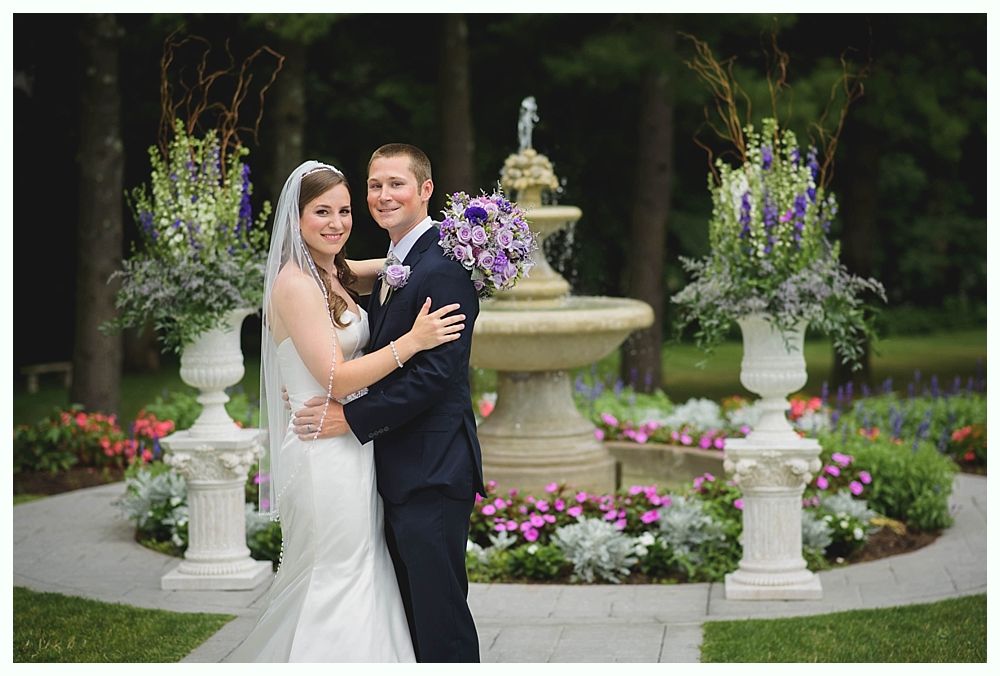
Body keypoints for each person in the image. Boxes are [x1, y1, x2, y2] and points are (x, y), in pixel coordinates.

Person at [229, 160, 466, 662]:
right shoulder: (296, 284)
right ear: (295, 220)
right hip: (324, 449)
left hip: (351, 445)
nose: (336, 223)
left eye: (344, 210)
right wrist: (413, 341)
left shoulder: (332, 271)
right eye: (321, 212)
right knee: (335, 574)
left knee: (362, 569)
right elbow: (334, 376)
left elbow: (393, 264)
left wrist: (465, 244)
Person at [292, 144, 485, 662]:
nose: (383, 196)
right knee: (410, 620)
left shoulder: (442, 268)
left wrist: (351, 417)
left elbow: (436, 378)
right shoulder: (401, 261)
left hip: (432, 470)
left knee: (440, 620)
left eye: (396, 183)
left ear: (426, 190)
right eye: (375, 185)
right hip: (395, 470)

(WHAT THE TASK ASKS):
From the first record to the last, retype everything exactly except the images.

(PROBLEM SOLUTION):
Body keypoints for each person in the image. Boxes are [x1, y1, x2, y2] and points are (x, y), in pixel coordinates.

Person at [229, 160, 466, 662]:
right shoulder: (296, 284)
right ear: (295, 220)
right hip: (324, 449)
left hip: (351, 445)
nose: (336, 223)
left eye: (344, 210)
right wrist: (413, 341)
left shoulder: (332, 271)
right eye: (321, 212)
right knee: (335, 574)
left knee: (362, 569)
right elbow: (334, 376)
left elbow: (393, 264)
left wrist: (465, 244)
Person at [292, 144, 485, 662]:
nose: (383, 196)
right knee: (410, 620)
left shoulder: (442, 268)
left wrist: (351, 417)
left elbow: (436, 378)
right shoulder: (401, 261)
left hip: (432, 470)
left knee: (440, 620)
left eye: (396, 183)
left ear: (426, 190)
right eye: (375, 185)
right hip: (395, 470)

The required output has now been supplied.